* [TEXT TO READ]
## BEGIN

2

I'm looking for a regex to extract two numbers from the same text (they can be run independently, no need to extract them both in one go.

I'm using yahoo pipes.

Source Text: S$ 5,200 / month Negotiable, 1,475 sqft / 137 sqm (built-in) - Apartment, 10 Anson Road (D02)

Need to extract as a number: 1,475 and also (but can be extracted on a separate instance) Need to extract as a number: 137

I got the following pattern from someone quite helpful on a different forum:

\b(\d+(,\d+)*)\s+(sqft|sqm)

but when i go and use it with a replace $1, it brings back the whole source text instead of just the numbers i want (ie. 1,475 or 137 depending on whether i run \b(\d+(,\d+))\s+(sqft) or \b(\d+(,\d+))\s+(sqm)

what am i doing wrong?

## END

* [RECORD SET]
## BEGIN

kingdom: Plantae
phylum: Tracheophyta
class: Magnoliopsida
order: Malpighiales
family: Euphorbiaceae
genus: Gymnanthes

## END

* [JOBS]
1. Answer these from the forum post about the regex:
(a) What tool is the writer using?
(b) What monthly price appears in the source text?
(c) What comes back when the pattern is used with a replace $1?
2. Write the next part of the forum post about the regex, picking up after its last line.
The data isn't needed for anything here.

* [FINAL RESULTS]
1.
(a) Yahoo Pipes.
(b) S$ 5,200 / month.
(c) The whole source text.

2.
Ahmad Mageed
  • 88,056
  • 18
  • 152
  • 168
macutan
  • 265
  • 2
  • 8
  • 21
  • What language? Regex has many variations. Can you post source code for what you have tried so far? – Mark Byers Feb 11 '10 at 02:20
  • 1
    If he's using the manual Yahoo! Pipes system (and I'm not even sure there's an API), then it's whatever Yahoo! uses, which does not involve source code but rather a GUI. – Matchu Feb 11 '10 at 02:23
  • It appears to support PCRE. See the link posted in the comments in my answer. – Nick Presta Feb 11 '10 at 02:30
  • @Matchu I believe the GUI is it. All I found was http://pipes.yahoo.com/pipes/docs?doc=operators#Regex and it doesn't mention the regex flavor used. – Ahmad Mageed Feb 11 '10 at 02:30

4 Answers4

2

Well you could do this by iterating through the matches and getting the results that way.

But if you want to use the replace method then this could work:

^.*?(?<sqft>\d+(,\d+)*)\s?sqft.*?(?<sqm>\d+(,\d+)*)\s?sqm.*$

And then replace with:

${sqft}
${sqm}

Here it is in action.

This will work with or without a comma in the sqft or sqm numbers. And the .* at the beginning, middle, and end forces it to match the entire string so that the replacement text eliminates everything except for what you're after.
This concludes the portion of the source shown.